§ Supplied data
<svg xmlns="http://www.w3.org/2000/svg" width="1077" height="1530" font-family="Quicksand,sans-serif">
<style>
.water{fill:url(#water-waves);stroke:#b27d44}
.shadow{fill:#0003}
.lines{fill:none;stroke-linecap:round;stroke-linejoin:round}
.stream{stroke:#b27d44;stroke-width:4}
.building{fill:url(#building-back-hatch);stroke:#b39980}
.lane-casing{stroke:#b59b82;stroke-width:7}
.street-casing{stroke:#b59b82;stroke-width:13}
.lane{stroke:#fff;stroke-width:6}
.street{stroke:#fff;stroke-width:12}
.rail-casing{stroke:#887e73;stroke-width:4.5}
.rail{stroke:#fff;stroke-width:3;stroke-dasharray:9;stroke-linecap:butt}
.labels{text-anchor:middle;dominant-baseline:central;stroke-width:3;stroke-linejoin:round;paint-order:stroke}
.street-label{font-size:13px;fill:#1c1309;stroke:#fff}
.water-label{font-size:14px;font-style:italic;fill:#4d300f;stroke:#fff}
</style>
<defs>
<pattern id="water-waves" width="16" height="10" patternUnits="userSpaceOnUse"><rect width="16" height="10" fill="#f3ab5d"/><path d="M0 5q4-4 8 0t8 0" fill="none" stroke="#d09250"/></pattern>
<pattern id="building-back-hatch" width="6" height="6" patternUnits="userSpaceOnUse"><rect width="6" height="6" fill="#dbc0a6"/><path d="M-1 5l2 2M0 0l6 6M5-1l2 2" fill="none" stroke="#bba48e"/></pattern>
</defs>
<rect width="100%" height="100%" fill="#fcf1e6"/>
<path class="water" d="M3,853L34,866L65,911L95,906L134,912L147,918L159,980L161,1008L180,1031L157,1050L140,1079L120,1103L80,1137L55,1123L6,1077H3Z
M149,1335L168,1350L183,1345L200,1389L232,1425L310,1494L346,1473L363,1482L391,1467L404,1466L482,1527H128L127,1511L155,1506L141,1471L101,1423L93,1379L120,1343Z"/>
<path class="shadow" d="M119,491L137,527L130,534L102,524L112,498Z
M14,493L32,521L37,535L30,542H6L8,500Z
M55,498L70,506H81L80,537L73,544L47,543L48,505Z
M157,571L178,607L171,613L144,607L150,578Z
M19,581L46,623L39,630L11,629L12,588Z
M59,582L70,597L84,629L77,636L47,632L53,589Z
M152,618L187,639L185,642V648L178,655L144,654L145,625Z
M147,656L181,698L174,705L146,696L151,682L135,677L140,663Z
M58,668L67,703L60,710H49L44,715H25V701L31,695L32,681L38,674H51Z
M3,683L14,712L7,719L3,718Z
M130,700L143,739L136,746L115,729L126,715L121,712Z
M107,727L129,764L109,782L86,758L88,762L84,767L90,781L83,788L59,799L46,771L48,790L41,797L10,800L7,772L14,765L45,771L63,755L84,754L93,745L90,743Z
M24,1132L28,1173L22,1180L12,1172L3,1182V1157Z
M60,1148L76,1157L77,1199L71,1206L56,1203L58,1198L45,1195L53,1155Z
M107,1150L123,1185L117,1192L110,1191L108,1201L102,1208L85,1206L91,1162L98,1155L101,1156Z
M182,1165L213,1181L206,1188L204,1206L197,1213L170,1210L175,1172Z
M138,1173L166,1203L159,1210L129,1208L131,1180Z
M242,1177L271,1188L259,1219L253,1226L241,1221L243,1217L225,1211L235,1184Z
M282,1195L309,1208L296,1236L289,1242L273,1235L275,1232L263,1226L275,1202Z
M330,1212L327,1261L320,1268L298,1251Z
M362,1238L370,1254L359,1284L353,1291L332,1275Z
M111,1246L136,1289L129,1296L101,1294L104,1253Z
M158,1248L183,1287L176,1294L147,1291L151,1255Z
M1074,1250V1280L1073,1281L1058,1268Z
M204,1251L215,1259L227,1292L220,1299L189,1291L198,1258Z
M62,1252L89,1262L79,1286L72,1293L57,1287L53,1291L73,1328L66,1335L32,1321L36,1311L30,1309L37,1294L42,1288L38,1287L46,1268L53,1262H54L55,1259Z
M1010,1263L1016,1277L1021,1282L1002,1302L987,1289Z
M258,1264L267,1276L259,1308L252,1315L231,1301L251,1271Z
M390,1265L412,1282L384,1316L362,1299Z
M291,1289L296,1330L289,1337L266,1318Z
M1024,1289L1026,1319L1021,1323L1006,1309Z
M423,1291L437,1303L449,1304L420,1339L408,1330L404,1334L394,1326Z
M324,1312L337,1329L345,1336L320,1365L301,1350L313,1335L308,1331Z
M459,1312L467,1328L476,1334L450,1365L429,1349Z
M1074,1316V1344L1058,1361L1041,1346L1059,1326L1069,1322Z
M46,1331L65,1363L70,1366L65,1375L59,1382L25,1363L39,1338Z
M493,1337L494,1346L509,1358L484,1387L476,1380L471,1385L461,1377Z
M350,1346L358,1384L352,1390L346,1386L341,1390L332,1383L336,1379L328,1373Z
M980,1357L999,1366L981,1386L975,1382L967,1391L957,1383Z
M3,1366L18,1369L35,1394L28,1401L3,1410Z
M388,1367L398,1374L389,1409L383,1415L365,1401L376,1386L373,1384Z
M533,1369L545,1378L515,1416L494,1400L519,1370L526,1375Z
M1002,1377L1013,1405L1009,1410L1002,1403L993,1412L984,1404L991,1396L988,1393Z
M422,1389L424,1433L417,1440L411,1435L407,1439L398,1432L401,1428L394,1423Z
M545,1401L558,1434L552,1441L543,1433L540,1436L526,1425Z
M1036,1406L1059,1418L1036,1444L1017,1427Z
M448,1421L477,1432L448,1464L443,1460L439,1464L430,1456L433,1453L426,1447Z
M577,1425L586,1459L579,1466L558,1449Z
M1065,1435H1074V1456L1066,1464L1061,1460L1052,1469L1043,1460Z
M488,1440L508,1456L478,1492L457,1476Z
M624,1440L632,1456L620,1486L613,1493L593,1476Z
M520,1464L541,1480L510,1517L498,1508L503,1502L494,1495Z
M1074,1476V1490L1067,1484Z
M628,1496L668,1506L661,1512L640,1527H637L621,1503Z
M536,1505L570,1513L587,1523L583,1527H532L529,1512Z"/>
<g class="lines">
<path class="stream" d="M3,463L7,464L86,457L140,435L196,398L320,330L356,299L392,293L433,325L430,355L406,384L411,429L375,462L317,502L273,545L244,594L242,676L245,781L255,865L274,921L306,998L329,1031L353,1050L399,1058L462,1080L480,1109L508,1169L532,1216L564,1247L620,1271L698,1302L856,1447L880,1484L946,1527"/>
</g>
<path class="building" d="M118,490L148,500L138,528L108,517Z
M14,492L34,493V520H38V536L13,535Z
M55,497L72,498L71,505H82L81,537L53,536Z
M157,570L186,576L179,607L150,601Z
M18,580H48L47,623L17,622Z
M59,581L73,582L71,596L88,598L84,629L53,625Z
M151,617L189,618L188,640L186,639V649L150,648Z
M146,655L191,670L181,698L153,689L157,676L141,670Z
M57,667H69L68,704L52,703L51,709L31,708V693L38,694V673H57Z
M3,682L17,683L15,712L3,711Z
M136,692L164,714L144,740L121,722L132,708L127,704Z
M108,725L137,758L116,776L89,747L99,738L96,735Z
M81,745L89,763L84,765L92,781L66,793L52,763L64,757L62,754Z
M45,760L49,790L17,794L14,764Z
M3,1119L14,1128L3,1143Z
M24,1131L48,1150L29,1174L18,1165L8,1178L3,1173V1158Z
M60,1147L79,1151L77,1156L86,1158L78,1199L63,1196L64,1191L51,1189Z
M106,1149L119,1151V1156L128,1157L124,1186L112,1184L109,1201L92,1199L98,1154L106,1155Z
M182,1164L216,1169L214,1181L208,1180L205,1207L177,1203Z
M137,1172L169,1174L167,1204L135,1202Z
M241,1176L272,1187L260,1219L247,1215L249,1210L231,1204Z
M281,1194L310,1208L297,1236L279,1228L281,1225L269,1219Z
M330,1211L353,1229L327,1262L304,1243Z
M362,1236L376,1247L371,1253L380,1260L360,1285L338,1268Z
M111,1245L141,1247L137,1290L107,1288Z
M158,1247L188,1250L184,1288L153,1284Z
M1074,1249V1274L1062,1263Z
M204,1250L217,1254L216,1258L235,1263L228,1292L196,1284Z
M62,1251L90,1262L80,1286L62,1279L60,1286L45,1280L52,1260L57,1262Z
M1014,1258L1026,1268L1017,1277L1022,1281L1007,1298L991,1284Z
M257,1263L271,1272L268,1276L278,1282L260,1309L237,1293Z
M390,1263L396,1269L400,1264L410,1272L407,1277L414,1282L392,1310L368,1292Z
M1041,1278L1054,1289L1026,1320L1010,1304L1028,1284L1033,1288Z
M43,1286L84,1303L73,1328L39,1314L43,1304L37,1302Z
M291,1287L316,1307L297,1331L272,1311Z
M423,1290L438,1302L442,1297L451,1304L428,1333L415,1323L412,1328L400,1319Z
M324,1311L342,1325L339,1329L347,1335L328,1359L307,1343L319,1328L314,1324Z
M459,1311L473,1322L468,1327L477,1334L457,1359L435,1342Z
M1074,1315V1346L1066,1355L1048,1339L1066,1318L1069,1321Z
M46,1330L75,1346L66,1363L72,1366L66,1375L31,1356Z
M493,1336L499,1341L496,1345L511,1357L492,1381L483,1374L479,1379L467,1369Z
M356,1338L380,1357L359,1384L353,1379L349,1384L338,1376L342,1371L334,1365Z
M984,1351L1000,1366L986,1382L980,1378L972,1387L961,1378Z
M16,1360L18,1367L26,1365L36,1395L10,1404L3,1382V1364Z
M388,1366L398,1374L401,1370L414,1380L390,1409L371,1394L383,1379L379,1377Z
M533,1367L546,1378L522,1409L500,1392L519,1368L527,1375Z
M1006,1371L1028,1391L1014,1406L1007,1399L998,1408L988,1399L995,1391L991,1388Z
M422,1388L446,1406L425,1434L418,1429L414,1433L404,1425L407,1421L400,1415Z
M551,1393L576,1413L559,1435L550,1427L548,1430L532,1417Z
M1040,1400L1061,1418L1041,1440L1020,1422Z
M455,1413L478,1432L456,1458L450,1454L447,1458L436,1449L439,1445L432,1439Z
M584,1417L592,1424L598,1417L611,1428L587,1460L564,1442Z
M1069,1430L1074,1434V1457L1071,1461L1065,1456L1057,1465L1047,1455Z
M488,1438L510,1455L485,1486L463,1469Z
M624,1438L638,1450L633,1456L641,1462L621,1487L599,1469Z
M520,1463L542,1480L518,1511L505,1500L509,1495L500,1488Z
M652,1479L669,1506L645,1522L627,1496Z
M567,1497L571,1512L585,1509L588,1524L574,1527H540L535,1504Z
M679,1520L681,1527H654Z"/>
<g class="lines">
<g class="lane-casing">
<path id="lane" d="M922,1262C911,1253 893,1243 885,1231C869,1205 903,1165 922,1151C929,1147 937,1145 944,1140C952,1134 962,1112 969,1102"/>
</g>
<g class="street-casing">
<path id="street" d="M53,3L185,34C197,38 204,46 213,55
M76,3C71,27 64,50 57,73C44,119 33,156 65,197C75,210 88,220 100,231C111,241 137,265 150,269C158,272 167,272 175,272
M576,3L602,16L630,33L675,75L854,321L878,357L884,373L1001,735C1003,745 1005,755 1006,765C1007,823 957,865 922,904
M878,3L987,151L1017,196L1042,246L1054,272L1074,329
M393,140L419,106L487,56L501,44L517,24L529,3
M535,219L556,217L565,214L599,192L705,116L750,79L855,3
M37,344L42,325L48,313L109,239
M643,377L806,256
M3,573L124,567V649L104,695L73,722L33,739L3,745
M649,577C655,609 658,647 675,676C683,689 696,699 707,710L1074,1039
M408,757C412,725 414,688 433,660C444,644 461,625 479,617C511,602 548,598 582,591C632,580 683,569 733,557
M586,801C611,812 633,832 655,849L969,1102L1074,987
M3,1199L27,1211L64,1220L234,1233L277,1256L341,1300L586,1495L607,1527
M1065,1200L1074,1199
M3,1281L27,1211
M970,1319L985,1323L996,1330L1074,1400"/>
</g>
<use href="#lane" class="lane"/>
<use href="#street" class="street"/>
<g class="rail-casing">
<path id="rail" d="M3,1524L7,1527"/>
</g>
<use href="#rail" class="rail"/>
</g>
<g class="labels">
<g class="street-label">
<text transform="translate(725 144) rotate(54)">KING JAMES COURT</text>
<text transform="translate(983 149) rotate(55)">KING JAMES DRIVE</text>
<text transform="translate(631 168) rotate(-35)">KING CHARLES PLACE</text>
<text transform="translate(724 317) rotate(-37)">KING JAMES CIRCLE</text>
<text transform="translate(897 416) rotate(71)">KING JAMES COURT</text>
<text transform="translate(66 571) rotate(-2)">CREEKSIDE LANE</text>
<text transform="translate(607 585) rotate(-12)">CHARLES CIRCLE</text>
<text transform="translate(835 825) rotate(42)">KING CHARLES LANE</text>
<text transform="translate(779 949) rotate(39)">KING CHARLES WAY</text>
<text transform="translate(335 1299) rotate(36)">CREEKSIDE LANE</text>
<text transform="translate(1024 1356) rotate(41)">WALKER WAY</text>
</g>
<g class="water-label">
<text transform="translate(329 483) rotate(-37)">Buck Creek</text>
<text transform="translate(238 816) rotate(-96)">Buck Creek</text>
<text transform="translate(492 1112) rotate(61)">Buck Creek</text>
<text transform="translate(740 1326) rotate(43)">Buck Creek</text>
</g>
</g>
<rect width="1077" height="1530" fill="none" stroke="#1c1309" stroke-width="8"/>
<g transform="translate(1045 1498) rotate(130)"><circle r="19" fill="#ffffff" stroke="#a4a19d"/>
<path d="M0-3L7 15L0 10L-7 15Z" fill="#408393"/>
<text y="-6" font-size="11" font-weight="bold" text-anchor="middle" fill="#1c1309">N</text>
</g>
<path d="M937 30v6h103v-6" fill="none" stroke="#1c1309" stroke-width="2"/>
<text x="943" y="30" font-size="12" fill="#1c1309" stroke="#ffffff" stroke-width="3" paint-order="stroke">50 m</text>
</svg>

§ What you are asked to do
Look through the data above. Each line containing the word "middle" needs to be copied.

§ Answer box
.labels{text-anchor:middle;dominant-baseline:central;stroke-width:3;stroke-linejoin:round;paint-order:stroke}
<text y="-6" font-size="11" font-weight="bold" text-anchor="middle" fill="#1c1309">N</text>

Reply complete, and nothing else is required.